Pada tahap lebih dini, terdapat pengembang yang sudah berani jual rumah. Padahal, bidang tanah calon lokasi perumahan masih belum rata sehingga memerlukan alat berat untuk menatanya. Butuh waktu satu atau dua tahun lagi agar rumah siap ditempati.
Prinsip beli rumah secara inden mirip dengan beli inden sepeda motor dan mobil. Barangnya belum ada (tak di tangan penjual) dan mungkin juga belum dibuat, dirakit, atau diproduksi. Kadang tanpa jaminan pasti kapan barang bisa diterima pembeli.

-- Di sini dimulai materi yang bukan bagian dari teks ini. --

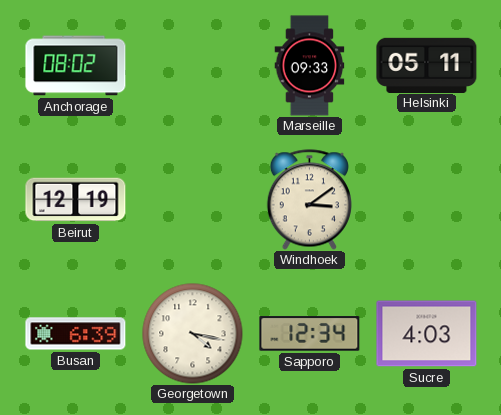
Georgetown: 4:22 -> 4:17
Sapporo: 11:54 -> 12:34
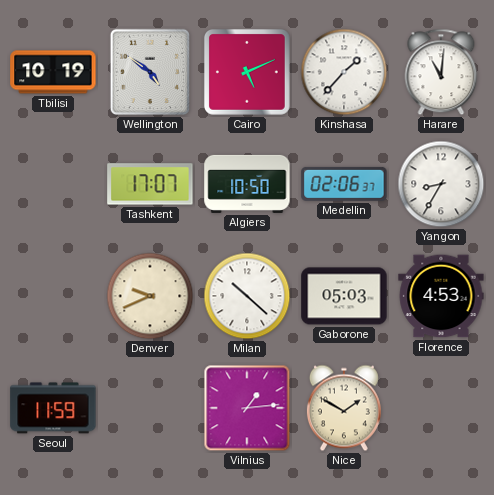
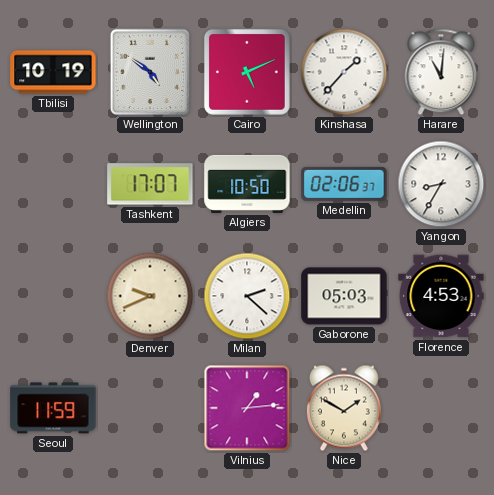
Milan: 10:22 -> 2:22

Pembelian rumah model inden ini sering diplesetkan sebagai "Developer yang sedang menjual gambar rumah (di poster/pamflet), bukan menjual bangunan rumah". Ejekan tersebut kerap menjadi senjata bagi pesaing.
Hal di atas wajar. Sebab, umumnya rumah yang dipesan masih belum memiliki legalitas. Sambil menunggu izin dan syarat lain turun, developer menghimpun dana dari pembeli yang order rumah. Di mana, lahan yang sudah laku itu dapat pula menjadi "magnet" bagi peminat lain.
Faktor lain kenapa developer menjual rumah menggunakan sistem inden adalah sertifikat tanah masih diagunkan atau dijadikan jaminan di bank. Daripada tanah dianggurkan, lebih baik dijual ke pembeli yang sabar menunggu hingga pembangunan dilakukan. Setelah hutang dilunasi baru proyek dikerjakan.
2. Siap Bangun
Lahan atau kavling yang siap bangun statusnya sudah layak dan legal untuk didirikan bangunan. Izin Mendirikan Bangunan (IMB) yang sekarang diganti PBG (Persetujuan Bangunan Gedung) telah keluar. Intinya, tanah sudah benar-benar siap dibangun.
Begitu pula SHM (Sertifikat Hak Milik) dan SHBG (Sertifikat Hak Guna Bangunan) sudah split atau dipecah. Artinya, ketika rumah sudah selesai dibangun sertifikat tersebut sudah siap dibalik nama ke pembeli. Tanpa menunggu dipecah dulu per unit rumah.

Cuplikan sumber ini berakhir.